Little Fido won't keep quiet. The little guy's excessive barking may be out of fear, boredom or hunger or it could be his way of demonstrating how much he missed you while you were gone. Teaching him the "quiet" command will help stop his incessant barking before it becomes habitual.
Choose a word that will be your command for your 7-month-old to stop barking, such as "quiet!" or "silence." Don't pick a negative word or term that is harsh or angry, such as "shut up!"
Mimic the sound or situation that causes your pup to bark, such as loud knocking, a ringing telephone or the front doorbell, or have a stranger enter the room.
Allow your pup to bark three or four times and then say "quiet" in a firm, calm voice.
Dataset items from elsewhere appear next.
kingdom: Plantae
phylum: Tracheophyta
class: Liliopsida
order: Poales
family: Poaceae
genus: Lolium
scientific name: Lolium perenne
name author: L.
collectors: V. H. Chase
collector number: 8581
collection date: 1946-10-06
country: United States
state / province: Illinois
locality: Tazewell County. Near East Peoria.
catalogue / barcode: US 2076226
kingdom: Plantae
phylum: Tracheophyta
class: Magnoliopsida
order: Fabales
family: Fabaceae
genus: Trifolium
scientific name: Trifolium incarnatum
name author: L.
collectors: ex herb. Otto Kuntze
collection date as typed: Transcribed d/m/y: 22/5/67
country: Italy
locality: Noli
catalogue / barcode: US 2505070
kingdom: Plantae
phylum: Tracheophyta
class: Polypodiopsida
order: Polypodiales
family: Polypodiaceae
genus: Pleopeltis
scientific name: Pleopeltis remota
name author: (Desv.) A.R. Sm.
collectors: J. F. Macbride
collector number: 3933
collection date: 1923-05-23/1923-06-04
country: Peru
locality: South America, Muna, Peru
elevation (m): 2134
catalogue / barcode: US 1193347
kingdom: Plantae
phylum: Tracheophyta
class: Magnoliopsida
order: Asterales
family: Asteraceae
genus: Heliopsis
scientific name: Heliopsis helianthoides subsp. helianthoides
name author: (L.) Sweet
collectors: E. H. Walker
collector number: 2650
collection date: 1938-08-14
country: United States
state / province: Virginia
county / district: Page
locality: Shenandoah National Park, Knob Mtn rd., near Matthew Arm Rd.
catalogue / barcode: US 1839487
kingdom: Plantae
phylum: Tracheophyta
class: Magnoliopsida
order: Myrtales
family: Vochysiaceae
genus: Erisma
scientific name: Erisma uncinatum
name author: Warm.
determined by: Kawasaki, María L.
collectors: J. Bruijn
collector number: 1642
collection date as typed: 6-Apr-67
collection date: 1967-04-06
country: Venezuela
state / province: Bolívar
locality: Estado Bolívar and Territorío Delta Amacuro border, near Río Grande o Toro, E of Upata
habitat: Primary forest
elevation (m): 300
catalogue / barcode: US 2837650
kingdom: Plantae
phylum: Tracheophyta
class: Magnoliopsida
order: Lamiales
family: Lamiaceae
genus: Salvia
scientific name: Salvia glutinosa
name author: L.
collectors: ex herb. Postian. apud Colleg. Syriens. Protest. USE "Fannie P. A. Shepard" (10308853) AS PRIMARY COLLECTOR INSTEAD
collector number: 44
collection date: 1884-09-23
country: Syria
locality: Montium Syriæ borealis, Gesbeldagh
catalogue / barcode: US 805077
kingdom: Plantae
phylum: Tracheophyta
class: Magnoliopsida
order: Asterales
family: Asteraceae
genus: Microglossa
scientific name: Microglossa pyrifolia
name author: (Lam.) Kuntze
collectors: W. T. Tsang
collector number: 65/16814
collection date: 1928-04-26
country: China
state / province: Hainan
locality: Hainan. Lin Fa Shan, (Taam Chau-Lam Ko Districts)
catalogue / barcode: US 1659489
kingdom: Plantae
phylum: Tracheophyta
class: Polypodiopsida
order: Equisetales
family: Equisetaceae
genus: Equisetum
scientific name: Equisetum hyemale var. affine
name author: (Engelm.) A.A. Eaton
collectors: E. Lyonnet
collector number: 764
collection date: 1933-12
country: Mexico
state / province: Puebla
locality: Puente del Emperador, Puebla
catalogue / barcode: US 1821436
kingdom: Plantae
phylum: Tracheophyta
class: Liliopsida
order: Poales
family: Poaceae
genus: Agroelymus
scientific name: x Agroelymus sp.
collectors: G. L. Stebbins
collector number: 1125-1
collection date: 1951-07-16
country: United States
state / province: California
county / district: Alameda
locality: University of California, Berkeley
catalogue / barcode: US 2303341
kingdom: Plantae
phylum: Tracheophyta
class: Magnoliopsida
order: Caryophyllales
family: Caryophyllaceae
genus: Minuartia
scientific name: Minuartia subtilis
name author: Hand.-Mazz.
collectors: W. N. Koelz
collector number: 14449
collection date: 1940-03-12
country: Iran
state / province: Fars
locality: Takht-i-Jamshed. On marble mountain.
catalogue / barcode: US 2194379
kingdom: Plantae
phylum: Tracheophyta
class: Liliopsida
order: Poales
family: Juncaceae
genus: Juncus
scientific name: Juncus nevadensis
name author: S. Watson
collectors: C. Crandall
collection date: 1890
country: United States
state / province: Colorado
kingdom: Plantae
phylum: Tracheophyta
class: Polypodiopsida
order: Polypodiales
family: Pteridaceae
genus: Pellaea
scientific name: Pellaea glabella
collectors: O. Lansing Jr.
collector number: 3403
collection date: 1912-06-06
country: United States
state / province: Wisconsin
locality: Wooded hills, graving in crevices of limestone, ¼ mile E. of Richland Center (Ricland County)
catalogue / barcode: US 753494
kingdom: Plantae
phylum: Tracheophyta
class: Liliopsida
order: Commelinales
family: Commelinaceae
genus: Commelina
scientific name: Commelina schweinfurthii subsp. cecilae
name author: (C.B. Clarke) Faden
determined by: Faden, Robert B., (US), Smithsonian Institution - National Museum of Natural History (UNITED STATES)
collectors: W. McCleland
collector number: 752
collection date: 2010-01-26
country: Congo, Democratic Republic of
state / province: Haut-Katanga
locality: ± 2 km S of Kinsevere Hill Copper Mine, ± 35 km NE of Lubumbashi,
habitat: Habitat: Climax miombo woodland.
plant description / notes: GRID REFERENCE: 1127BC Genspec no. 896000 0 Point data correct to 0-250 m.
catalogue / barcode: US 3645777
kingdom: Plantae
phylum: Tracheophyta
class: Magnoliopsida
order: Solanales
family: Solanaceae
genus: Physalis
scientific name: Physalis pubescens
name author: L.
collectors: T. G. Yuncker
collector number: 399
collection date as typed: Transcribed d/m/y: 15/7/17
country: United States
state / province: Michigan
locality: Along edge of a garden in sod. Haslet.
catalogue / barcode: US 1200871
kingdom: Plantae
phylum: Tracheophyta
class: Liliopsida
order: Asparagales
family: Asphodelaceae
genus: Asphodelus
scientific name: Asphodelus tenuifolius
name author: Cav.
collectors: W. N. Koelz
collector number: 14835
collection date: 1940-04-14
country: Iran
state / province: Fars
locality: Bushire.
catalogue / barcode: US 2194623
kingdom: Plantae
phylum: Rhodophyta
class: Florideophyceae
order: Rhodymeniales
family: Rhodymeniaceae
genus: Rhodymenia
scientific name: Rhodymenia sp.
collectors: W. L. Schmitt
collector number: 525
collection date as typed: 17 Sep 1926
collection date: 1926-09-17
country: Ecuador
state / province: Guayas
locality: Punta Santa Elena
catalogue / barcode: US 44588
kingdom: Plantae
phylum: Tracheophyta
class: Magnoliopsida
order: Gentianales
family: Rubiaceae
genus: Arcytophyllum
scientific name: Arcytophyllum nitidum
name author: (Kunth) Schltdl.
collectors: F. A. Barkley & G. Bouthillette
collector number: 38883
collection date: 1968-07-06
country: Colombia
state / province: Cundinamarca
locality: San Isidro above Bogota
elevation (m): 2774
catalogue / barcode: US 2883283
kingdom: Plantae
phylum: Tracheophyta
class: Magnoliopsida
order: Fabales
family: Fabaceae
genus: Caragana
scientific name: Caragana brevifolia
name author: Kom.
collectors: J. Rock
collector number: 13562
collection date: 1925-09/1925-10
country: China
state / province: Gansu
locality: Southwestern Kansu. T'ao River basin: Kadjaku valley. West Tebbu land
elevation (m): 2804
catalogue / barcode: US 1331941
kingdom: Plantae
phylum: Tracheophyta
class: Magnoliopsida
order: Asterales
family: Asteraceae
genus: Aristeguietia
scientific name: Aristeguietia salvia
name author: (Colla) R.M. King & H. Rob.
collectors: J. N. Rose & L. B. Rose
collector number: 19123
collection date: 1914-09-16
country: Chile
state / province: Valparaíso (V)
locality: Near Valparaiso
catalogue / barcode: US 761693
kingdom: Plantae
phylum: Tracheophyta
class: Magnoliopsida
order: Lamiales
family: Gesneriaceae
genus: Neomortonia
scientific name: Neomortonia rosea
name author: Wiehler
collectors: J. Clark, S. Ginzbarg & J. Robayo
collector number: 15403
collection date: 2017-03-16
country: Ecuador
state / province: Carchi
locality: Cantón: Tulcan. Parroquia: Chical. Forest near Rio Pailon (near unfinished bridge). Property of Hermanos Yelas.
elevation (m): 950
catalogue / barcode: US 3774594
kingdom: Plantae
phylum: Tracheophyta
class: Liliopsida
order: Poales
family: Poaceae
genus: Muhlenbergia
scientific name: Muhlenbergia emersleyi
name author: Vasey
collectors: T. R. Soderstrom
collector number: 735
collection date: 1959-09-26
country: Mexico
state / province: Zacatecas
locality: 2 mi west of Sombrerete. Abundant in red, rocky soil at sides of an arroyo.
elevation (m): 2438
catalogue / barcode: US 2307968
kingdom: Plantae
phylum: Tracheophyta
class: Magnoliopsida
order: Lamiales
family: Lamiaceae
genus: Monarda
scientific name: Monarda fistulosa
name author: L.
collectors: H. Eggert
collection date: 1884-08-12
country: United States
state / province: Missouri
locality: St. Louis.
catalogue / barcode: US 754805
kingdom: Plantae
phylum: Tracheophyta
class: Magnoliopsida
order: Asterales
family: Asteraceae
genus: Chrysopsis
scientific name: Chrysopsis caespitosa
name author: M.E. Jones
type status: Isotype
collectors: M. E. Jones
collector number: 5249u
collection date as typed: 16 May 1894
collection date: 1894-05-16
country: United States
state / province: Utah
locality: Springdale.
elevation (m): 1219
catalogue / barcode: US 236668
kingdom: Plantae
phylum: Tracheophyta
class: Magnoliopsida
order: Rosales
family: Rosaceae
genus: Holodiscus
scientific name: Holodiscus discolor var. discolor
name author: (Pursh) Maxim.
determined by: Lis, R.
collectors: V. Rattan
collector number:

Hold a tasty treat under his nose, which will cause him to stop barking while he sniffs it. Praise him for stopping the barking with a positive affirmation and then allow him to eat the treat. Make sure that you don't reward him while he's still barking, WebMD recommends. Wait a few seconds after he stops yapping before permitting him to consume the treat, so he doesn't mistakenly believe the reward is for barking.
Keep repeating the quiet command whenever your puppy barks. Praise him the moment he stops barking and reward him with a treat. Carry treats with you if you're outside and he barks at pedestrians or other dogs. Your pup will eventually learn through repetition that when he stops barking on command, he'll be rewarded with his favorite food.
Increase gradually the amount of time after he abides by the "quiet" command and giving him a treat. Soon he'll stop barking on command without always needing an immediate reward; just praising or petting him will be enough.
Never slap, hit or physically punish your puppy for barking.
An Item You Will Need
- Dog treats
- Never slap, hit or physically punish your puppy for barking.